**Data supplied:**
########
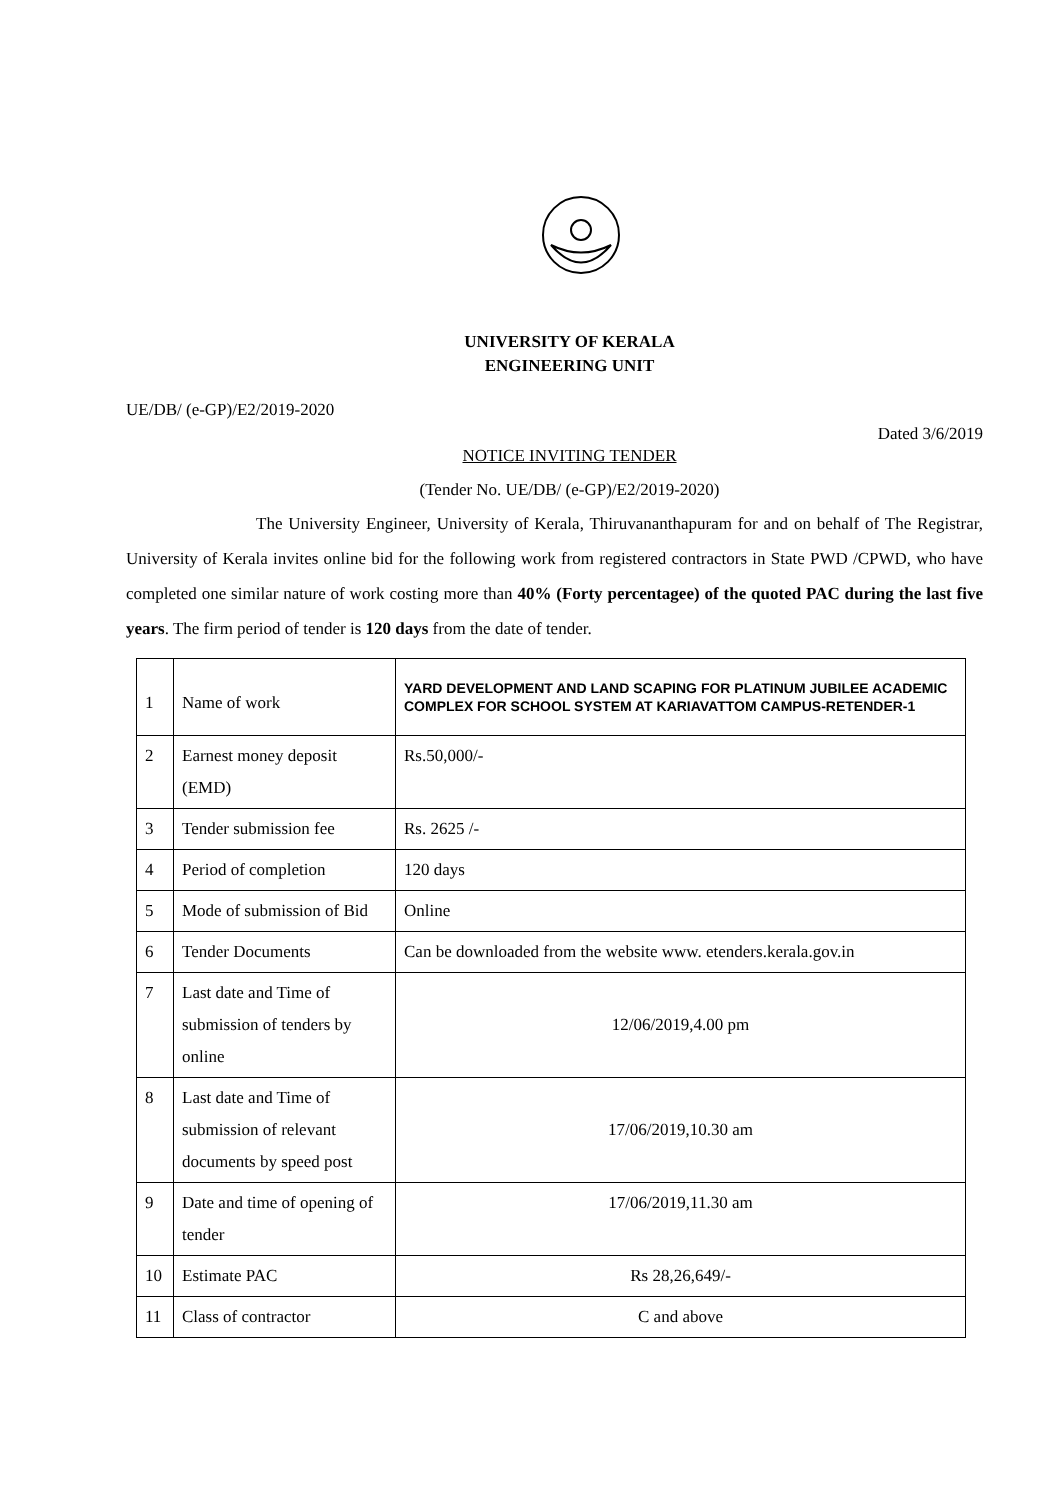UNIVERSITY OF KERALA
ENGINEERING UNIT
UE/DB/ (e-GP)/E2/2019-2020
Dated 3/6/2019
NOTICE INVITING TENDER
(Tender No. UE/DB/ (e-GP)/E2/2019-2020)
The University Engineer, University of Kerala, Thiruvananthapuram for and on behalf of The Registrar, University of Kerala invites online bid for the following work from registered contractors in State PWD /CPWD, who have completed one similar nature of work costing more than 40% (Forty percentagee) of the quoted PAC during the last five years. The firm period of tender is 120 days from the date of tender.
| 1 | Name of work | YARD DEVELOPMENT AND LAND SCAPING FOR PLATINUM JUBILEE ACADEMIC COMPLEX FOR SCHOOL SYSTEM AT KARIAVATTOM CAMPUS-RETENDER-1 |
| 2 | Earnest money deposit (EMD) | Rs.50,000/- |
| 3 | Tender submission fee | Rs. 2625 /- |
| 4 | Period of completion | 120 days |
| 5 | Mode of submission of Bid | Online |
| 6 | Tender Documents | Can be downloaded from the website www. etenders.kerala.gov.in |
| 7 | Last date and Time of submission of tenders by online | 12/06/2019,4.00 pm |
| 8 | Last date and Time of submission of relevant documents by speed post | 17/06/2019,10.30 am |
| 9 | Date and time of opening of tender | 17/06/2019,11.30 am |
| 10 | Estimate PAC | Rs 28,26,649/- |
| 11 | Class of contractor | C and above |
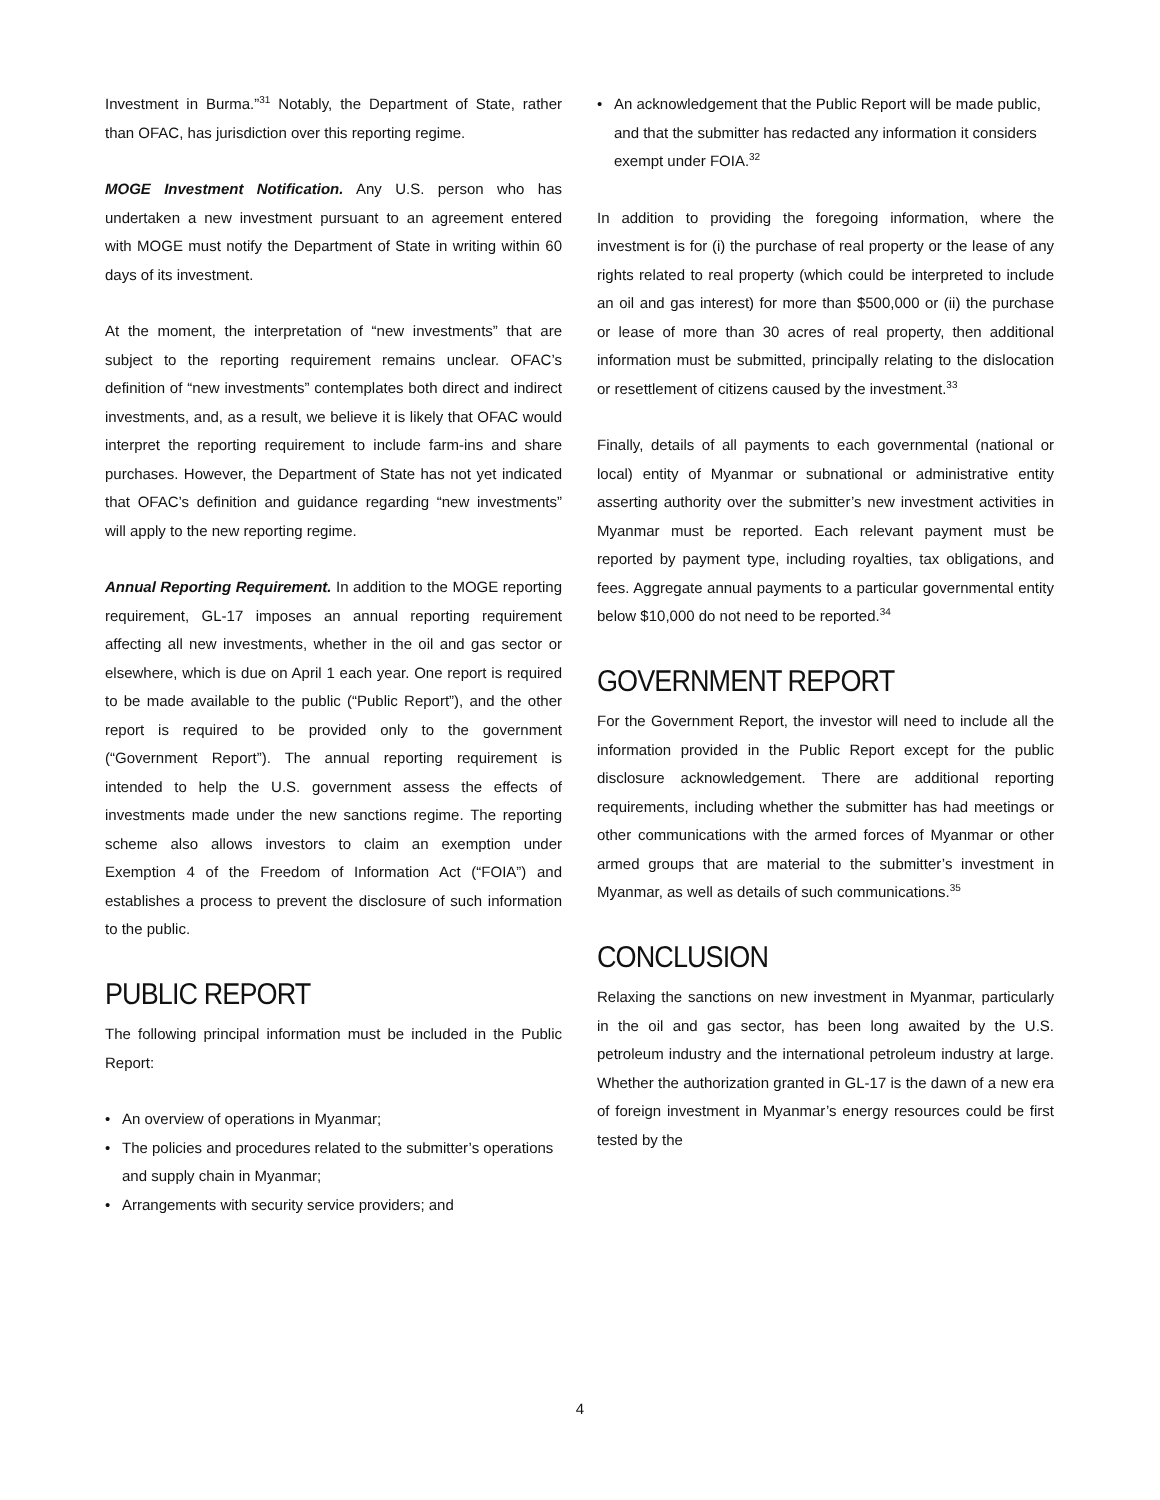Investment in Burma.”<sup>31</sup> Notably, the Department of State, rather than OFAC, has jurisdiction over this reporting regime.
MOGE Investment Notification. Any U.S. person who has undertaken a new investment pursuant to an agreement entered with MOGE must notify the Department of State in writing within 60 days of its investment.
At the moment, the interpretation of “new investments” that are subject to the reporting requirement remains unclear. OFAC’s definition of “new investments” contemplates both direct and indirect investments, and, as a result, we believe it is likely that OFAC would interpret the reporting requirement to include farm-ins and share purchases. However, the Department of State has not yet indicated that OFAC’s definition and guidance regarding “new investments” will apply to the new reporting regime.
Annual Reporting Requirement. In addition to the MOGE reporting requirement, GL-17 imposes an annual reporting requirement affecting all new investments, whether in the oil and gas sector or elsewhere, which is due on April 1 each year. One report is required to be made available to the public (“Public Report”), and the other report is required to be provided only to the government (“Government Report”). The annual reporting requirement is intended to help the U.S. government assess the effects of investments made under the new sanctions regime. The reporting scheme also allows investors to claim an exemption under Exemption 4 of the Freedom of Information Act (“FOIA”) and establishes a process to prevent the disclosure of such information to the public.
PUBLIC REPORT
The following principal information must be included in the Public Report:
• An overview of operations in Myanmar;
• The policies and procedures related to the submitter’s operations and supply chain in Myanmar;
• Arrangements with security service providers; and
• An acknowledgement that the Public Report will be made public, and that the submitter has redacted any information it considers exempt under FOIA.<sup>32</sup>
In addition to providing the foregoing information, where the investment is for (i) the purchase of real property or the lease of any rights related to real property (which could be interpreted to include an oil and gas interest) for more than $500,000 or (ii) the purchase or lease of more than 30 acres of real property, then additional information must be submitted, principally relating to the dislocation or resettlement of citizens caused by the investment.<sup>33</sup>
Finally, details of all payments to each governmental (national or local) entity of Myanmar or subnational or administrative entity asserting authority over the submitter’s new investment activities in Myanmar must be reported. Each relevant payment must be reported by payment type, including royalties, tax obligations, and fees. Aggregate annual payments to a particular governmental entity below $10,000 do not need to be reported.<sup>34</sup>
GOVERNMENT REPORT
For the Government Report, the investor will need to include all the information provided in the Public Report except for the public disclosure acknowledgement. There are additional reporting requirements, including whether the submitter has had meetings or other communications with the armed forces of Myanmar or other armed groups that are material to the submitter’s investment in Myanmar, as well as details of such communications.<sup>35</sup>
CONCLUSION
Relaxing the sanctions on new investment in Myanmar, particularly in the oil and gas sector, has been long awaited by the U.S. petroleum industry and the international petroleum industry at large. Whether the authorization granted in GL-17 is the dawn of a new era of foreign investment in Myanmar’s energy resources could be first tested by the
4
########
**Exercise details:** From the records above, extract the lines from the one holding "(EMD) | Rs.50,000/- |" through the one holding "At the moment, the", word for word; omit the pictures.

**Task result:**
| 2 | Earnest money deposit (EMD) | Rs.50,000/- |
| 3 | Tender submission fee | Rs. 2625 /- |
| 4 | Period of completion | 120 days |
| 5 | Mode of submission of Bid | Online |
| 6 | Tender Documents | Can be downloaded from the website www. etenders.kerala.gov.in |
| 7 | Last date and Time of submission of tenders by online | 12/06/2019,4.00 pm |
| 8 | Last date and Time of submission of relevant documents by speed post | 17/06/2019,10.30 am |
| 9 | Date and time of opening of tender | 17/06/2019,11.30 am |
| 10 | Estimate PAC | Rs 28,26,649/- |
| 11 | Class of contractor | C and above |
Investment in Burma.”<sup>31</sup> Notably, the Department of State, rather than OFAC, has jurisdiction over this reporting regime.
MOGE Investment Notification. Any U.S. person who has undertaken a new investment pursuant to an agreement entered with MOGE must notify the Department of State in writing within 60 days of its investment.
At the moment, the interpretation of “new investments” that are subject to the reporting requirement remains unclear. OFAC’s definition of “new investments” contemplates both direct and indirect investments, and, as a result, we believe it is likely that OFAC would interpret the reporting requirement to include farm-ins and share purchases. However, the Department of State has not yet indicated that OFAC’s definition and guidance regarding “new investments” will apply to the new reporting regime.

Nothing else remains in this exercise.